### TASK A
According to the freewheel clutch text, what may the friction-engaging surface of the engagement mechanism comprise?
### TASK B
Transcribe the section of the freewheel clutch text that begins at the words "In order to" and ends after the words "case of wear.".

In order to limit the movement of the catch in an axial direction, at least one of the engagement elements of the engagement mechanism advantageously includes inwardly-projecting noses. Preferably, the holding element which cooperates with the engagement mechanism is designed as an annular- or ring-like fork which has at least one engagement or projection arm. Moreover, a fiber friction disk or fricfiion washer is arranged as a friction-producing element between the annular fork and the fixed member. This design permits an axially compact construction. Moreover, the fiber friction washer is designed such that it can easily be replaced in case of wear.
The invention therefore provides for a freewheel clutch which is shiftable in two rotational directions; the clutch including a drive shaft which can rotate in each of two directions, a catch element which is fixedly secured to the drive shaft, a driven shaft, an engagement mechanism arranged between the drive shaft and the driven shaft, a fixed member, a holding element frictionally engaging the fixed member, and a spring element biased to release the engagement mechanism from engagement with the driven shaft. The clutch may be a double-acting freewheel clutch. The frictional force produced by the frictional engagement between the fixed member and the holding element may be greater than a resilient force which prevents the engagement mechanism from engaging the driven shaft. The force of engagement between the engagement mechanism and the driven shaft may be greater than a frictional force produced by the frictional engagement between the fixed member and the holding element. The spring element may bias the engagement mechanism towards an axis of the drive shaft. The engagement mechanism may comprise at least two engagement elements, and the spring element may bias the at least two engagement elements towards an axis of the drive shaft. The engagement mechanism may comprise a friction-engaging surface for frictionally engaging the driven shaft; the friction-engaging surface comprising at least one tooth or a plurality of teeth. The driven shaft may comprise a friction-engaging surface having at least one tooth, and the at least one tooth may be adapted to engage the at least one tooth of the engagement mechanism. Rotation of the drive shaft may cause corresponding rotation of the driven shaft when the at least one tooth of the engagement mechanism engages the at least one tooth of the driven shaft.

### DATA
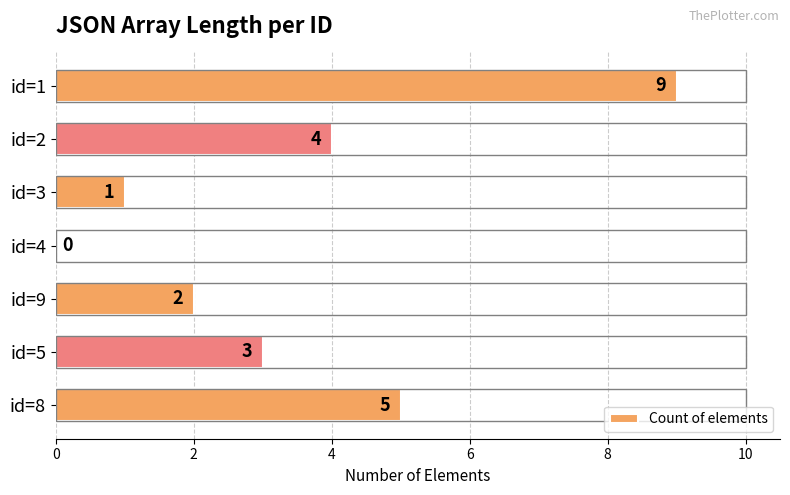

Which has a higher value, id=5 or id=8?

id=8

...

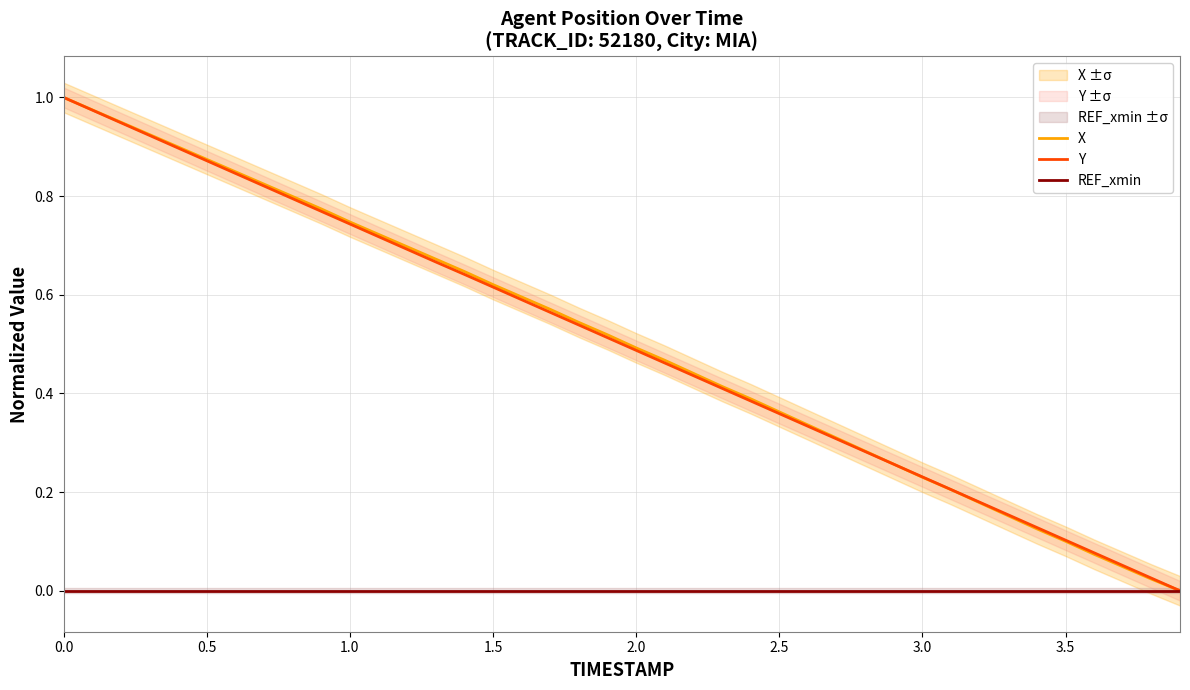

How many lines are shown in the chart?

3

### REPLY A
At least one tooth or a plurality of teeth.

### REPLY B
In order to limit the movement of the catch in an axial direction, at least one of the engagement elements of the engagement mechanism advantageously includes inwardly-projecting noses. Preferably, the holding element which cooperates with the engagement mechanism is designed as an annular- or ring-like fork which has at least one engagement or projection arm. Moreover, a fiber friction disk or fricfiion washer is arranged as a friction-producing element between the annular fork and the fixed member. This design permits an axially compact construction. Moreover, the fiber friction washer is designed such that it can easily be replaced in case of wear.